На другой день я собрал все свои зёрнышки в кулак, пришёл на ток, где работала мама, и бросил их потихоньку в большой ворох пшеницы. И на душе стало отчего-то легко и радостно.
Хорошо на току. Шумно и весело и не бестолково работа идёт. Тарахтит колёсный трактор, в распахнутых воротах и с завыванием гудит барабан молотилки, от которого к трактору тянется широкий приводной ремень. Возле барабана распоряжается усач Пётр Матвеевич, он здесь самый главный. На нём длинный кожаный фартук, почти половину лица закрывают квадратные очки в резиновой оправе — от мякины и пыли.
— Не зевайте, девчата, пошевеливайтесь! — покрикивает он.
И девушки-подавальщицы, закутанные платками по самые глаза, кидают ему прямо в руки тяжёлые, уже развязанные снопы.
Мне очень хочется постоять у барабана, рядом с Петром Матвеевичем, но подойти просто так, без дела, я не решаюсь. На моё счастье, с одного из возов на краю тока свалился сноп, и я кинулся его поднимать. Сноп оказался тяжёлым, к тому же раза в полтора выше меня ростом, но я всё-таки поставил его стоймя и крепко обхватил обеими руками, словно собирался бороться. Приподняв, я нёс его к молотилке, а сноп раскачивался, норовя вырваться, засовывал длинные пальцы колосьев мне за шиворот и царапался. До барабана я его не донёс совсем немного: споткнулся и упал вместе со снопом прямо под ноги девушкам-подавальщицам.
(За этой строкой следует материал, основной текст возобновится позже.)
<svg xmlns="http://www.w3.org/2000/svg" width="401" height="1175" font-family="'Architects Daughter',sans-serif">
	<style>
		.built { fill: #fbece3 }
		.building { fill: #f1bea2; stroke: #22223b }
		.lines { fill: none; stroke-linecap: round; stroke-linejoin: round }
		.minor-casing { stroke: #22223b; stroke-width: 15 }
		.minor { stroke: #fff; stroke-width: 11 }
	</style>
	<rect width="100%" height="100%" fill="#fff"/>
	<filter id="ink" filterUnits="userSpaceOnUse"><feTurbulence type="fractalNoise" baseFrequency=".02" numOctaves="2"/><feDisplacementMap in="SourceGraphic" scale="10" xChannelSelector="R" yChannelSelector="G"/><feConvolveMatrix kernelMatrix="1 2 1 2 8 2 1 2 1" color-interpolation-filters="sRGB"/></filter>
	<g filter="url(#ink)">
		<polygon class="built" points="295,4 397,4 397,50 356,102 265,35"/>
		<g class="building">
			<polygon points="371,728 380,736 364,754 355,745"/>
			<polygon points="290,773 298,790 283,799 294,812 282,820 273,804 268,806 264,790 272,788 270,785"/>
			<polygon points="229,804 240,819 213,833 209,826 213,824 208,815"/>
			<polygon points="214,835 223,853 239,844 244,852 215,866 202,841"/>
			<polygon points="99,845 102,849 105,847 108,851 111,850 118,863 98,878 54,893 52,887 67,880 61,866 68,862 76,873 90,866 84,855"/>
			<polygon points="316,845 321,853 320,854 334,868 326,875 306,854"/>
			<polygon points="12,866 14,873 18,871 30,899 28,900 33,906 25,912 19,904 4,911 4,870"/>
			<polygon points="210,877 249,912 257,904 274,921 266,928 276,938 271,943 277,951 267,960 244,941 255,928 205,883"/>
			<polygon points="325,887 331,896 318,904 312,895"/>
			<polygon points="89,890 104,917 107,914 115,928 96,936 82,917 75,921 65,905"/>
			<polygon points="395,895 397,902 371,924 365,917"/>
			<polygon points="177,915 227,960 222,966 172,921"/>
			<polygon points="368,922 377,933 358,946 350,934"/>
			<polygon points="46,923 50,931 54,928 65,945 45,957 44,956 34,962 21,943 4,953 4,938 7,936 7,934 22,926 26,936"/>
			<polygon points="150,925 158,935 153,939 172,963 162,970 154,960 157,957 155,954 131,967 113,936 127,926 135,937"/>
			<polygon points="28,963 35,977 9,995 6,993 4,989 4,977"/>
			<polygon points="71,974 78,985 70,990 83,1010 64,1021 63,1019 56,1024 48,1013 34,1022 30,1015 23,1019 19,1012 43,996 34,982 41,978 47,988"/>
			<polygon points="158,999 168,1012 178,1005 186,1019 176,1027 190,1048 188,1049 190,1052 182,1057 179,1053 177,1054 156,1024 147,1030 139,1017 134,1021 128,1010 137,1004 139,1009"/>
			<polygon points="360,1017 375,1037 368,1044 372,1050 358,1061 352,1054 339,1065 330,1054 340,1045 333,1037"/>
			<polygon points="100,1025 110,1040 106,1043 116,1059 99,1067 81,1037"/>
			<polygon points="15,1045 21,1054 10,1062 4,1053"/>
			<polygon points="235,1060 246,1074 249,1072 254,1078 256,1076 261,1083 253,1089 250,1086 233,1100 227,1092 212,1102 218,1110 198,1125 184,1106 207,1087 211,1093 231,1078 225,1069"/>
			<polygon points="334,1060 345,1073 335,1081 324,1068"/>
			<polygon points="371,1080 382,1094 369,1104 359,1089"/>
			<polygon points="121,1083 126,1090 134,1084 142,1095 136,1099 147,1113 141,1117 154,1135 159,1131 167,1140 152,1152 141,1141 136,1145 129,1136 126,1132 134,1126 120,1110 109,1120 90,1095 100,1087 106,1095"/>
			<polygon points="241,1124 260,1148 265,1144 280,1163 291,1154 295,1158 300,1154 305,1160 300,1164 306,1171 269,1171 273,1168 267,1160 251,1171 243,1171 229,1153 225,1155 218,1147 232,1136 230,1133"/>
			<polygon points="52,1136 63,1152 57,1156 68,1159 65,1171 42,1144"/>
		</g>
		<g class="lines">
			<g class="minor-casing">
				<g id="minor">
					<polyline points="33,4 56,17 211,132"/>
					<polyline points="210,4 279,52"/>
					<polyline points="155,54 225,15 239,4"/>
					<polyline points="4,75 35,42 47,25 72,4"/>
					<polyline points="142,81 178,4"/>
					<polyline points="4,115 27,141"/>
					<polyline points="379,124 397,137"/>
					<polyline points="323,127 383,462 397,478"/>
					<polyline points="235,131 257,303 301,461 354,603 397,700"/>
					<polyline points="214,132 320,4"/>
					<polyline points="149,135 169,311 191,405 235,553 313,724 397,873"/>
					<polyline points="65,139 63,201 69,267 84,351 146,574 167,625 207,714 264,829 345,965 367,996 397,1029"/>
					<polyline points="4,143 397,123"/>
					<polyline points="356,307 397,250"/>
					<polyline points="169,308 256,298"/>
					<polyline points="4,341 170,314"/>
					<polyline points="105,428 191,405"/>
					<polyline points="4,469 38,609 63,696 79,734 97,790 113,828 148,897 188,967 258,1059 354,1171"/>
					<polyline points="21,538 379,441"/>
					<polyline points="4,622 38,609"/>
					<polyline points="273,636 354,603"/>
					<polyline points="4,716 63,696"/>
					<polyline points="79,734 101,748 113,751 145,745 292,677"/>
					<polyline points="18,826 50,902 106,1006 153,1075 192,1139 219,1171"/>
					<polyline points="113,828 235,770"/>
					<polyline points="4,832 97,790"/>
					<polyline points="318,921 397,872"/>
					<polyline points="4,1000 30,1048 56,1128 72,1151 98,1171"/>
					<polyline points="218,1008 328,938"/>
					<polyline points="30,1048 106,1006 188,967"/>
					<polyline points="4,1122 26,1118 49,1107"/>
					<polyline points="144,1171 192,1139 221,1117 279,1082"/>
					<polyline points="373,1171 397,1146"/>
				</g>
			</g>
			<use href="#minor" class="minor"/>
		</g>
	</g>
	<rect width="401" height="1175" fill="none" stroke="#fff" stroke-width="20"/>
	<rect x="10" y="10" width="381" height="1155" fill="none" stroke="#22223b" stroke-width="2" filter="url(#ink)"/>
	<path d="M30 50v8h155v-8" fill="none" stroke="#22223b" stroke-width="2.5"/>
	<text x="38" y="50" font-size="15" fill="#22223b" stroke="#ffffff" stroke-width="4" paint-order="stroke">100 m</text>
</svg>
— Ишь, помощничек выискался!
Они подняли меня, наградили шлепком, чтобы не мешался, и больше уже я к ним не подходил... Снова мне стало грустно, как вчера, когда я играл в зёрнышки: у всех своё дело, все работают, один я хожу как неприкаянный и вроде бы лишний среди людей.
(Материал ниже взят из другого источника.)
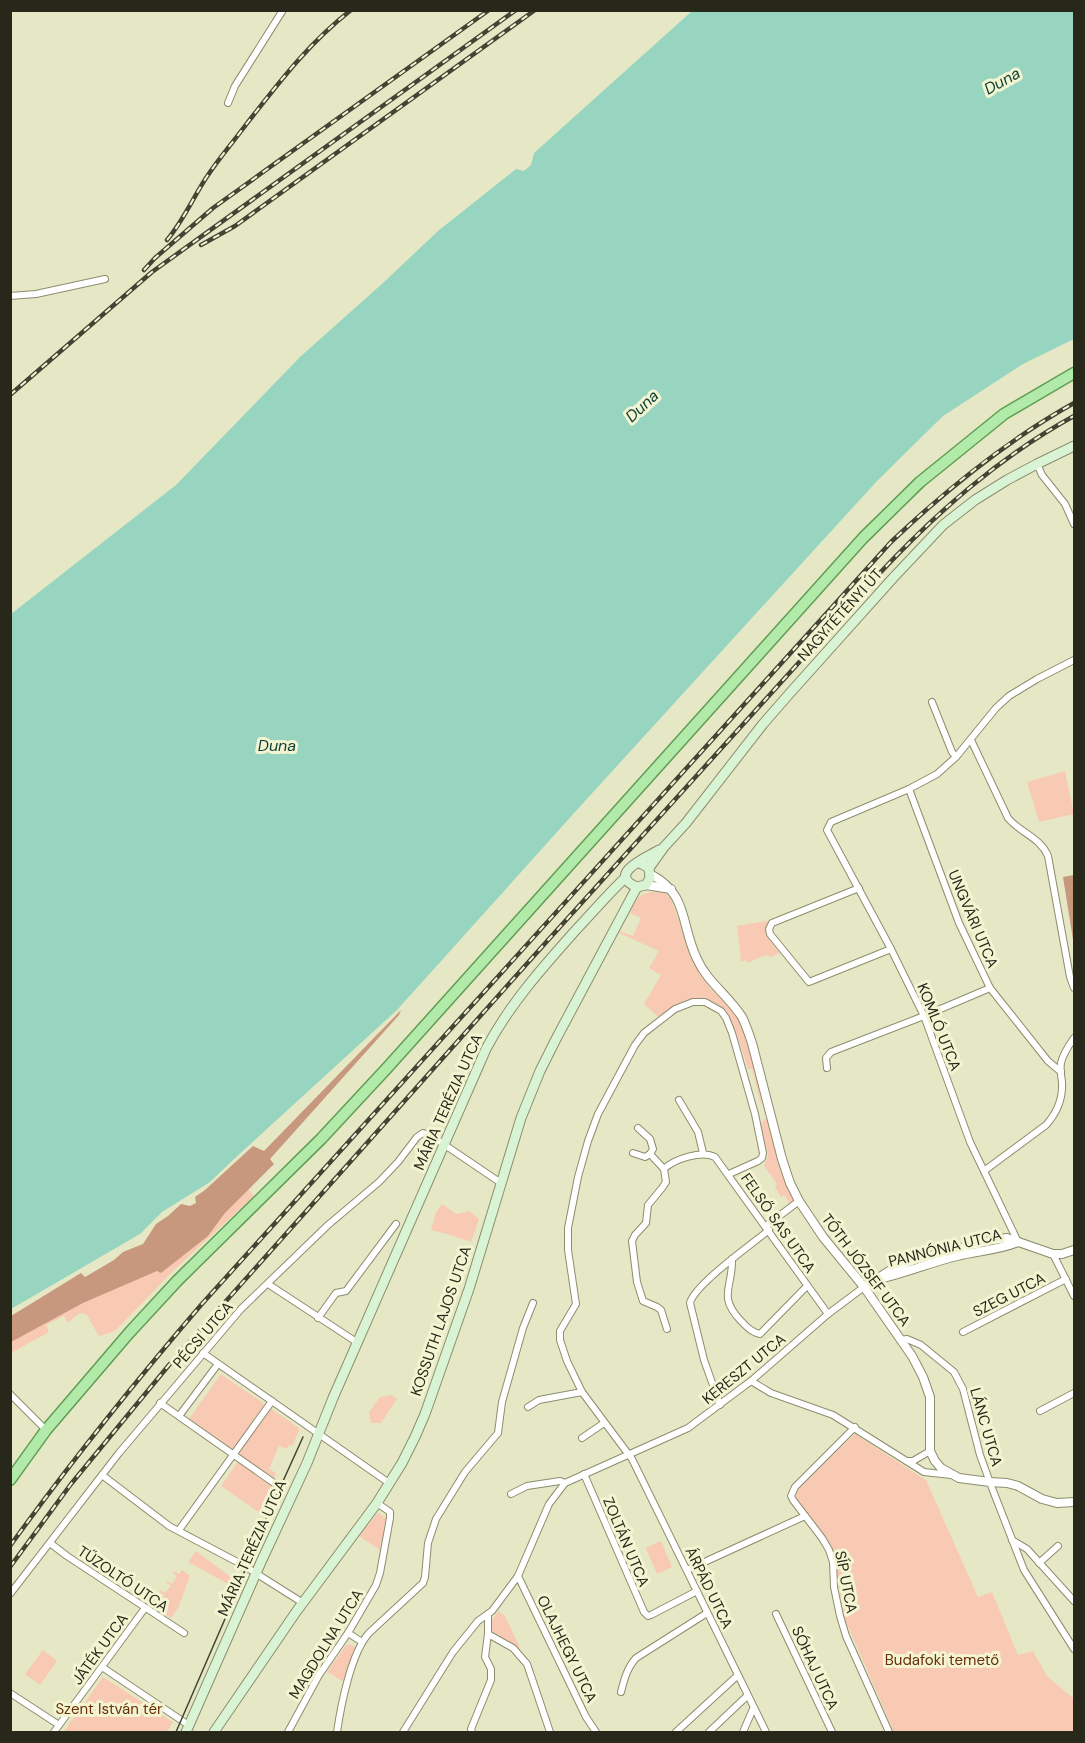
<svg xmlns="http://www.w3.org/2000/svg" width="1085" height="1743" font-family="'DM Sans',sans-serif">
<rect width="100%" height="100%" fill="#e6e8c5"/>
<g fill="#f8cab3">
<polygon points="1065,771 1074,814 1039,822 1027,782"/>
<path d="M 658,891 L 665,892 L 671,899 L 694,962 L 710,988 L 729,1005 L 742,1022 L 765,1103 L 761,1104 L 752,1069 L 748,1069 C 737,1035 726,982 678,1004 C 671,1007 664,1013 658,1017 L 644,1004 L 661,975 L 649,968 L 659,951 L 619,933 L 620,931 L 633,936 L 641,918 L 630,913 C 638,895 639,894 658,891 Z"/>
<path d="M 773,920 L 766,926 C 766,937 774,945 780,953 L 771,957 L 766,955 L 747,963 L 746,960 L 741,962 L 737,926 Z"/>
<polygon points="765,1119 767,1120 770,1127 786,1183 795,1201 790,1204 784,1195 781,1197 775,1187 777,1184 764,1166 768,1156 760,1124"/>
<path d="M 248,1189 L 254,1196 L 174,1270 L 119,1327 L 113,1332 L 99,1336 L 87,1315 C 79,1310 74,1318 68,1323 L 64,1316 L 46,1325 L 49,1332 L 11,1353 L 10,1342 L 83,1303 L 157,1271 L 208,1236 L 225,1213 Z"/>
<polygon points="442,1204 456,1214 469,1211 479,1219 471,1242 447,1234 431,1230 436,1212"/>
<polygon points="221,1374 299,1428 299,1431 292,1446 289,1445 287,1449 279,1446 269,1469 276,1473 260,1513 221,1486 242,1456 189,1419"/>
<polygon points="391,1395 397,1399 381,1423 371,1423 369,1412 380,1397"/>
<polygon points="855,1434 926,1480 978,1597 992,1592 1018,1655 1033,1651 1047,1676 1074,1699 1074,1732 894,1732 843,1615 836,1567 795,1499 796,1494 803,1482"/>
<polygon points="378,1513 386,1518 380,1550 359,1536"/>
<polygon points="661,1541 672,1567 657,1574 646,1548"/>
<polygon points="196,1551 233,1579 230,1585 188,1562"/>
<polygon points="182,1570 190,1576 178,1608 171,1618 155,1607 164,1595 159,1592 160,1590 165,1593 171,1586 166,1582 167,1581 172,1584 177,1576 173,1573 174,1571 179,1574"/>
<polygon points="499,1611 505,1616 521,1650 491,1631 490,1622"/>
<polygon points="348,1644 354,1646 355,1649 344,1682 327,1672 346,1645"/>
<polygon points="43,1650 57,1661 40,1685 25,1674"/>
<polygon points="103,1677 173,1722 167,1732 67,1732 64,1731"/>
</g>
<g fill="#c7977e">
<polygon points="1074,875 1074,946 1063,877"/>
<polygon points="401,1010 399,1015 270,1159 274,1164 225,1213 208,1236 161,1273 157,1271 83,1303 11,1342 11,1316 81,1273 85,1277 114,1260 123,1252 143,1244 156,1224 168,1216 181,1204 190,1206 196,1203 195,1197 205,1190 253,1146 264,1151"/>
</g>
<polygon fill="#98d5c1" points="692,11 1074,11 1074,339 1023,364 943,416 877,481 585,801 397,1010 233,1160 210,1182 162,1212 140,1234 11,1309 11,614 176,485 300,357 384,282 438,231 516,169 524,171 531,165 534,153"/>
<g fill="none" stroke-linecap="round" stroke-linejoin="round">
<defs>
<g id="minor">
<polyline points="228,103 235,86 283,10"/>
<polyline points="10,296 36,294 105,279"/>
<polyline points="1037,464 1042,475 1065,504 1074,524"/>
<polyline points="932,702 952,752 956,757"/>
<path d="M 971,740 L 1008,818 C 1020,833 1040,837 1048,856 L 1070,977 L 1074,988"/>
<polyline points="909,789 959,923 990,988 1048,1061 1061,1072"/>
<polyline points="859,888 772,923 769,929 770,934 809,982 891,949"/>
<polyline points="827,1068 826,1058 831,1052 924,1016 990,988"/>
<polyline points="679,1100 698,1132 703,1153"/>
<polyline points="638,1128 650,1139 653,1149 650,1154"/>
<polyline points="633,1153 645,1157 650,1154"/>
<polyline points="650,1154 664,1169 666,1182 662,1188 648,1205 646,1223 635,1235 632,1241 637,1282 643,1301 657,1307 661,1310 667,1329"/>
<path d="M 664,1169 C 674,1159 702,1150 715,1157 L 828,1314"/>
<path d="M 984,1171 L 1046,1125 C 1057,1113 1063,1099 1062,1082 C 1061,1076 1060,1069 1061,1063 C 1063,1054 1069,1045 1074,1038"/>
<polyline points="729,1174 758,1161 762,1158 763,1153 755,1114 732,1033 726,1018 721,1011 705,1002 693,1002 675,1009 644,1033 635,1045 598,1114 588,1141 578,1177 568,1228 568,1250 576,1304 560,1331 560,1340 567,1361 582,1392 632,1459 766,1732"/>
<polyline points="766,1226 799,1201"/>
<polyline points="1018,1242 970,1142 924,1016 891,949 827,830 831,822 909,789 937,774 956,757 996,708 1009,696 1037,679 1074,660"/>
<polyline points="1053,1254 1074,1296"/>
<path d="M 732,1259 C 733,1287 717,1296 741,1321 C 747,1327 751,1332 760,1334 L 807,1286"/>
<polyline points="268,1284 358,1343"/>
<polyline points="318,1318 336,1293 346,1291 396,1224"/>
<polyline points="963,1332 1066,1279"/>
<polyline points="901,1340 907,1339 921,1345 954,1372 963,1389 980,1455 992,1488 1024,1570 1074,1649"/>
<polyline points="203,1353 389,1483"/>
<polyline points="751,1381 771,1393 833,1415 924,1472 951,1475"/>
<polyline points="10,1394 46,1430"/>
<polyline points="160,1403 274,1483"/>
<path d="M 720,1405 L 704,1360 L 690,1303 C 694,1285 752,1244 769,1230"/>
<polyline points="528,1407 539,1400 582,1392"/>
<polyline points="1040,1411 1074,1393"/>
<polyline points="179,1416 218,1364"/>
<polyline points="855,1427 795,1487 791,1496 793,1500 822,1538 829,1550 833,1562 834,1587 840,1616 846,1636 889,1732"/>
<polyline points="582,1438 604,1423"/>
<polyline points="907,1461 913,1461 930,1451"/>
<polyline points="584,1474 644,1612 648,1616 651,1615 697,1591"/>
<polyline points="102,1475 169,1526 243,1565 303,1603"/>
<polyline points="511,1494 527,1486 560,1481 565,1483"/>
<polyline points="179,1530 272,1401"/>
<polyline points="1012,1540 1027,1549 1074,1601"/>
<polyline points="50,1543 67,1556 184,1633"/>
<polyline points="1039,1563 1058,1546"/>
<polyline points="687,1570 805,1516"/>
<polyline points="518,1576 586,1717 596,1732"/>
<polyline points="10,1594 119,1453 241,1309 328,1225 379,1182 398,1162 417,1137 423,1133 433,1137 501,1183"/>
<polyline points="776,1614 832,1732"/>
<polyline points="348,1633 362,1642"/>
<polyline points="488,1634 513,1648 527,1664 550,1732"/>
<polyline points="102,1667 190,1726"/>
<path d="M 621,1692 C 624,1680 627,1668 636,1658 L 707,1613"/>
<polyline points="10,1693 59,1725"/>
<polyline points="54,1732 145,1608"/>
<polyline points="288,1732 319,1675 348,1633 376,1585 380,1573 390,1518 390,1512 377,1503"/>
<path d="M 337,1732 C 341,1705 351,1653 369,1633 L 423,1583 L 425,1577 L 428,1543 L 436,1519 L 465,1472 L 498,1433 L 502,1402 L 523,1328 L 533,1303"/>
<polyline points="403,1732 453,1652 478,1621 492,1611 518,1576 549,1504 565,1483 688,1428 751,1381 828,1314 864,1287"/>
<polyline points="472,1732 471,1729 491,1680 491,1669 485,1657 488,1634 488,1614"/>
<polyline points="676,1732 737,1676"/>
<polyline points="709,1732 747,1696"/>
<polyline points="743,1732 753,1709"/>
</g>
<g id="tertiary">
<path d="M 650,874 C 689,894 680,924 697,959 C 707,982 729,996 742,1017 C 746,1025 749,1034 752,1043 L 782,1159 L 790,1183 L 799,1201 L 823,1237 L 864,1287 L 912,1356 L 923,1377 L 930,1397 L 930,1451 L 935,1461 L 941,1468 L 959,1478 L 990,1482 L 1007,1483 L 1018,1486 L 1042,1499 L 1057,1503 L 1074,1502"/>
<polyline points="646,885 671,889"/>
<path d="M 883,1278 C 908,1272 932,1262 957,1256 C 977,1251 999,1250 1018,1242"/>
<polyline points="864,1287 894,1268 914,1260 992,1240 1007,1238 1053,1254 1062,1254 1074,1250"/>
</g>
<g id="secondary">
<path d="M 639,863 L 642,864 L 649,868 L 650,878 L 646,885 L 637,887 C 605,874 648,857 659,850"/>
<polyline points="649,868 664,847 686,823 763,724 790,693 893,578 943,525 975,500 1007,480 1037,464 1074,446"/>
<path d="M 186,1732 L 261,1562 L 307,1463 L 333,1398 L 486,1049 C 509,1005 542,968 575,931 C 592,913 608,894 626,877"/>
<polyline points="214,1732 296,1612 377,1503 402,1463 415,1437 425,1414 469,1289 521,1118 540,1071 556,1039 637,887"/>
</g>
<polyline id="primary" points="10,1480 46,1430 129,1333 177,1281 321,1139 387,1068 863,538 920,482 1004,414 1074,373"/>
</defs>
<use href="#minor" stroke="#8c8d6e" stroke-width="8"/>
<use href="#tertiary" stroke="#8c8d6e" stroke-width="10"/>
<use href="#secondary" stroke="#8c8d6e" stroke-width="11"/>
<use href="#primary" stroke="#609d53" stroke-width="13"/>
<use href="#minor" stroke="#fff" stroke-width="6"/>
<use href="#tertiary" stroke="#fff" stroke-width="8"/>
<use href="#secondary" stroke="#d9f4d5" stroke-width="9"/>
<use href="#primary" stroke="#b2eaaa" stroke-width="10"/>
<polyline stroke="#434433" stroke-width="1.5" points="176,1732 231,1605 264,1523 303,1437"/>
<defs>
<g id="rail">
<path d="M 167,240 C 183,221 193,198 206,178 C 219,158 234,141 248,122 C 281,80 308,44 351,10"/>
<polyline points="201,245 235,226 535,10"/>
<polyline points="144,270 155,258 213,208 489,10"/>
<polyline points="10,395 152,272 516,10"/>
<path d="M 10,1546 C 70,1463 134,1383 201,1305 L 891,542 C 947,489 1006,441 1074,403"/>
<path d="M 10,1567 L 71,1484 L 169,1365 L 549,939 L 878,575 C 936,513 999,457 1074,416"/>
</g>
</defs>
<use href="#rail" stroke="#434433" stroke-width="4.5"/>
<use href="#rail" stroke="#f3f5d2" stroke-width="2" stroke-dasharray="7" stroke-linecap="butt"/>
</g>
<g text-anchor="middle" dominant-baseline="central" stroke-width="6" stroke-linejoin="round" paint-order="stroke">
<g font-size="15" fill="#27271a" stroke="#f3f5d2">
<text transform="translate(840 615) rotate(-48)">NAGYTÉTÉNYI ÚT</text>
<text transform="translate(973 919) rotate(67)">UNGVÁRI UTCA</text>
<text transform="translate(939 1027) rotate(68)">KOMLÓ UTCA</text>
<text transform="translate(448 1102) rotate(-66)">MÁRIA TERÉZIA UTCA</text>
<text transform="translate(778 1223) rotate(55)">FELSŐ SAS UTCA</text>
<text transform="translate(945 1248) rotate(-14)">PANNÓNIA UTCA</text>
<text transform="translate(866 1270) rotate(53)">TÓTH JÓZSEF UTCA</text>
<text transform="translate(1009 1295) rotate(-27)">SZEG UTCA</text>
<text transform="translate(441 1321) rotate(-71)">KOSSUTH LAJOS UTCA</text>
<text transform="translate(203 1335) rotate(-49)">PÉCSI UTCA</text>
<text transform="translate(744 1369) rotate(-39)">KERESZT UTCA</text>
<text transform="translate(986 1427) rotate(74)">LÁNC UTCA</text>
<text transform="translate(626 1542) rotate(67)">ZOLTÁN UTCA</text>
<text transform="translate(252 1548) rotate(-66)">MÁRIA TERÉZIA UTCA</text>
<text transform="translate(123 1579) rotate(34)">TŰZOLTÓ UTCA</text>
<text transform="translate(846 1582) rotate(79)">SÍP UTCA</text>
<text transform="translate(709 1588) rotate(64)">ÁRPÁD UTCA</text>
<text transform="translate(326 1644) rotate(-58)">MAGDOLNA UTCA</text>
<text transform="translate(100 1649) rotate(-54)">JÁTÉK UTCA</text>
<text transform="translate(567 1649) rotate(64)">OLAJHEGY UTCA</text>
<text transform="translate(815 1668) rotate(65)">SÓHAJ UTCA</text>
</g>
<g font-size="15" fill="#6a2e08" stroke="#f3f5d2">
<text x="942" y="1660">Budafoki temető</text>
<text x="109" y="1709">Szent István tér</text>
</g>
<g font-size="16" font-style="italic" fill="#083e32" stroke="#f3f5d2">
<text transform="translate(1002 81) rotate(-29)">Duna</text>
<text transform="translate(642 406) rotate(-43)">Duna</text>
<text x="277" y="745">Duna</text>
</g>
</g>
<rect width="1085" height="1743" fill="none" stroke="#27271a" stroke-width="24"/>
</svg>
— Карабчик, ты чего такой насупленный?
Я поднял голову и повеселел. Дедушка Митрич! Вот с кем можно поделиться и радостью и горем. С ним дружили все деревенские мальчишки. Он учил нас делать ветряные мельницы-трещотки и вырубать из старой косы лезвия для складных ножичков, что мы особенно ценили. А между делом всегда что-нибудь рассказывал.
— Поедем со мной на Красный холм за снопами! — позвал он.
Я прыгнул к нему на телегу, и лошадь затрусила по накатанной дороге в поле. Поудобнее устроив свою деревянную ногу, скрытую подвязанной штаниной (он был хром ещё с давней-давней войны), дедушка передал мне вожжи:
— На-ка, правь конём.
Ах, дедушка Митрич! Он всегда словно бы подслушает твои мысли и сделает то, что тебе больше всего хочется. Я с удовольствием держался за вожжи, время от времени встряхивал ими и, как заправский возчик, покрикивал:
— Шевелись, голубушка!
Лошадь дорогу знала сама, бежала всё той же неторопливой рысцой и на мои покрикивания не обращала внимания. Старая телега с четырьмя деревянными рогатульками по углам скрипела, дребезжала, и я боялся, как бы она не рассыпалась. А дедушка между тем неторопливо рассказывал:
— Воскресла тележка-то, можно сказать, из мёртвых. В лопухах за кузницей валялась. Ну, я её подремонтировал немножко, и вот — скрипит да катится.
И только тут я заметил, что колёса у телеги разные: два обыкновенных, деревянных, одно непомерно высокое, железное, скорее всего от конных граблей, а четвёртое вообще какое-то невиданное, с резиновым ободом.
— Ничего, еще послужит,— продолжал дедушка.— Небось, не думала, не гадала, что снова в поле придётся поехать.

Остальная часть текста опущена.